After nearly 200 years, the Kumeyaay reservations are still intact and thriving. Given the push for Indigenous representation in San Diego communities in the 50s, Kumeyaay knowledge and influence has grown immensely. The reservation accounts for nearly a million residents with many more throughout the San Diego region.


Since the 30s, San Diego has welcomed over 40 Kumeyaay politicians and representatives and 6 Kumeyaay mayors. Representing the 49th and 52nd districts, there have been 3 Kumeyaay representatives in congress. While unique in their own way, all of the Kumeyaay politicians so far have advocated for sustainable practices and cultural diversity in San Diego. Mayor Kristie Dumas established San Diego as one of the few cities in America with open refugee status, leading the nation in protecting those seeking safety in America.
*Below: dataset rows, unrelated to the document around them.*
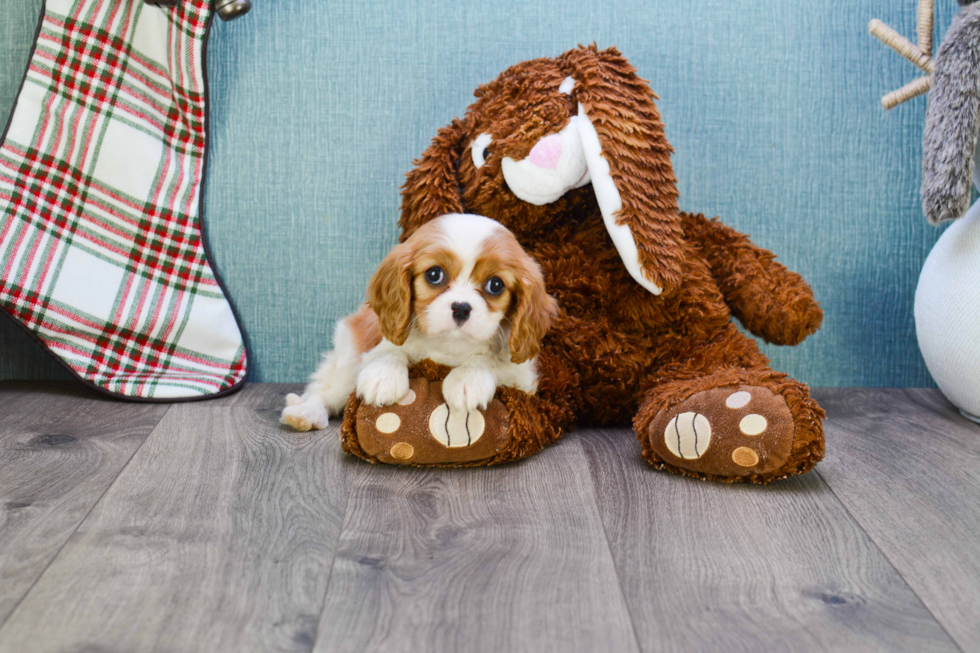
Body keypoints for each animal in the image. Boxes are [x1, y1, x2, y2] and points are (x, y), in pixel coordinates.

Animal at [284, 211, 560, 430]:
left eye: (495, 285)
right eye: (434, 274)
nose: (461, 308)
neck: (449, 345)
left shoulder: (522, 379)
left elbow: (490, 361)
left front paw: (467, 380)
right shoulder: (378, 342)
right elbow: (390, 351)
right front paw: (383, 377)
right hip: (347, 358)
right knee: (323, 391)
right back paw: (306, 414)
Among the researchers at CalTech researching theoretical FTL (faster than light) travel is Dr. Mike Hatam. Dr. Hatam was instrumental in the space mission to Mars which utilized FTL to transmit data instantaneously via audio waves. Another influential scientist is Nobel Prize Winner (2068) Dr. Elena Gambala. Dr. Gambala is a chemist who studies bacterial cells and their relationship with plastics. Based on her research, Dr. Gambala may have have a potential solution to the mounds of plastic building up in the atmosphere due to the many space missions.